Looking outside of the organisations, NHSE’s net zero targets are very significant in public procurement, including reducing emissions within the supply chain and not just within the organisation.
He underlined that NHS net zero guidance states that the carbon footprint of third parties needs to be removed by 16.5 million tonnes CO2e from supply chain. Scope 1 emissions are direct emissions, scope 2 emissions are indirect emissions, and scope 3 emissions are supply chain emissions.
“Current carbon reduction planning only asks you account for 5 out of 15 scope 3 emissions,” he commented. “Where are the other 10 going to come from? The other 10 get more challenging.”
When EPSCOT did the calculations for tender evaluations, if companies are not accounting for the minimum 10 percent social value, the product’s price must be significantly lower to get the same evaluation score, which would significantly impact suppliers’ gross margins.

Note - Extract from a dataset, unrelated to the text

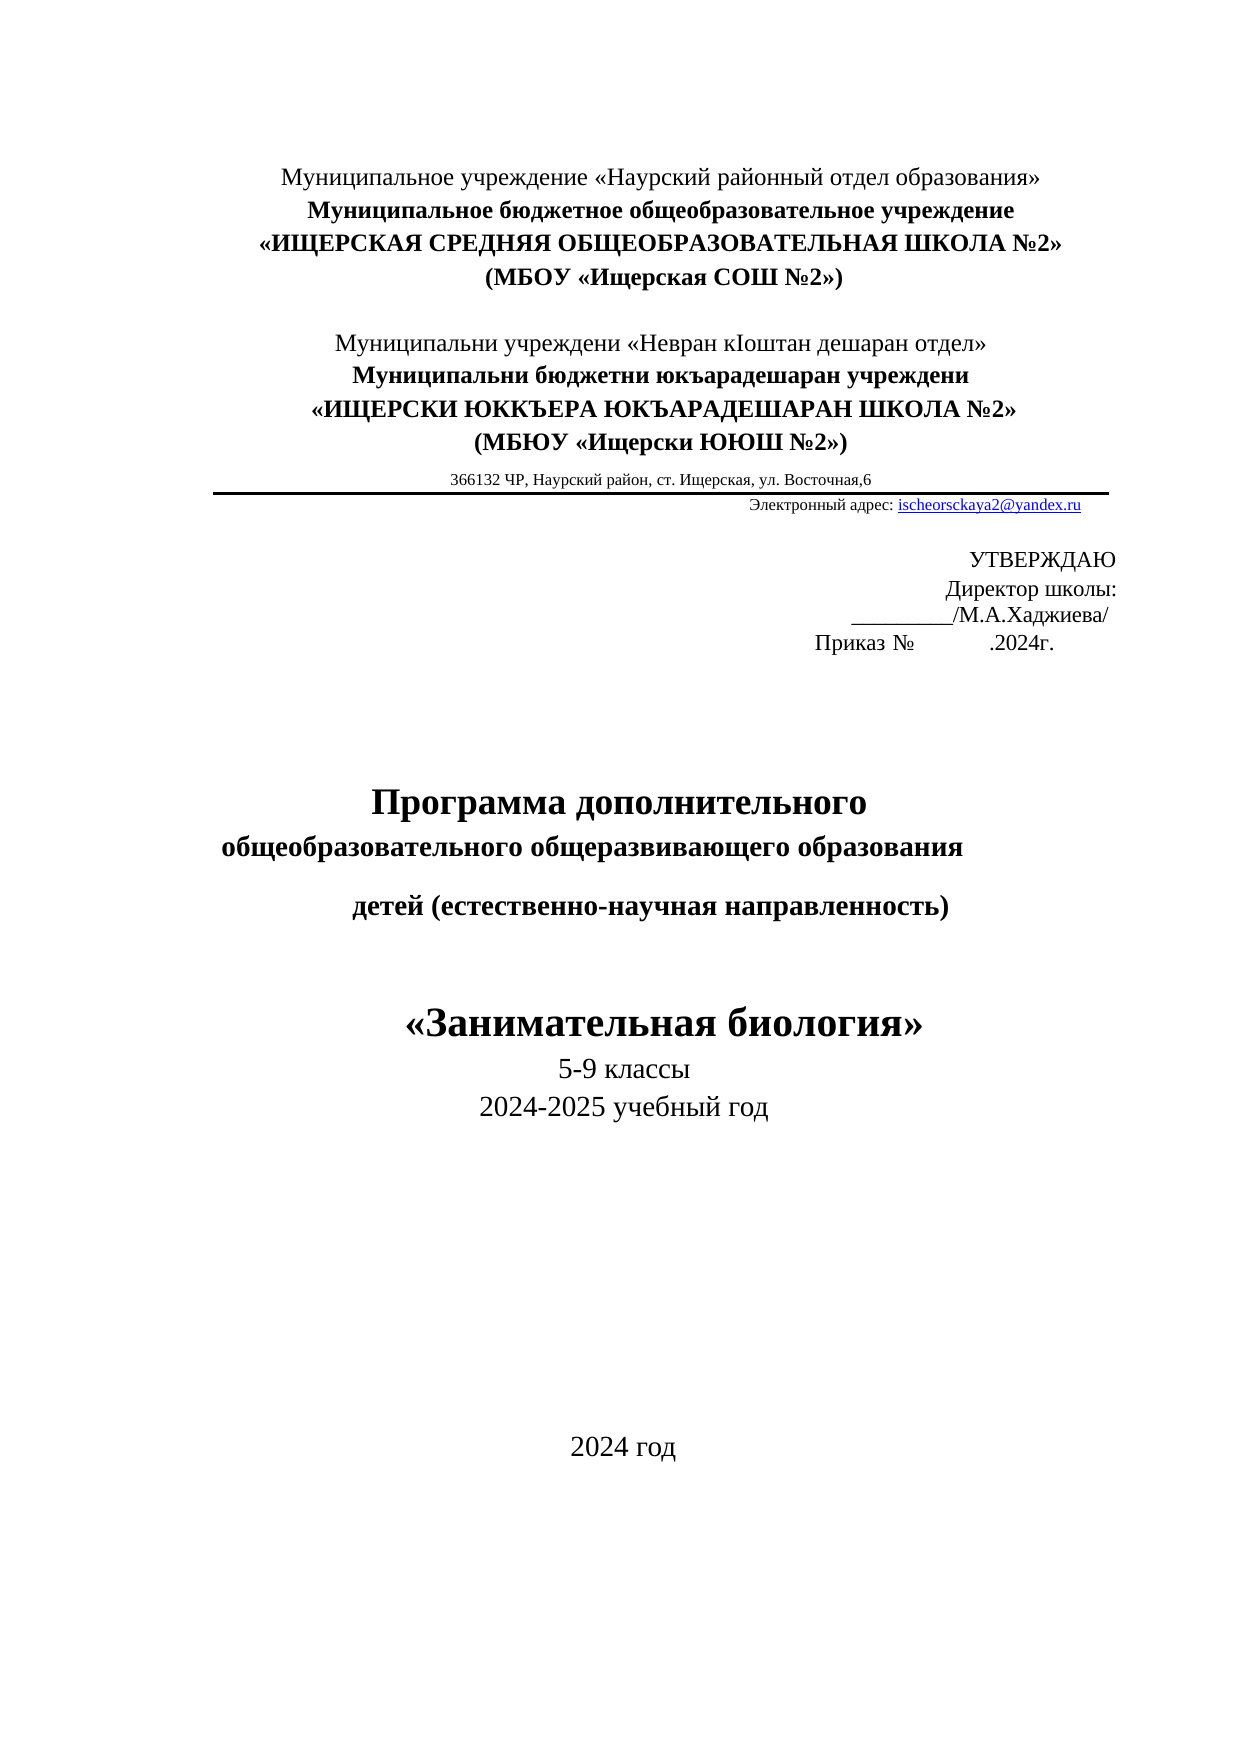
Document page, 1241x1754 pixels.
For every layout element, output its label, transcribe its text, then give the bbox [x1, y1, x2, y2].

Alan added that implementing social value is about improving UK plc. He said social return on investment (SROI) tells a story of how change is being created by measuring social, economic, and environmental outcomes. However, he nodded to the fact that the UK Government’s social value guidance is complex and open to interpretation.
To help with social value, EPSCOT has an affordable social value tool available, which makes it easier for suppliers to quantify the impact of their social initiatives and insights for improving future strategies.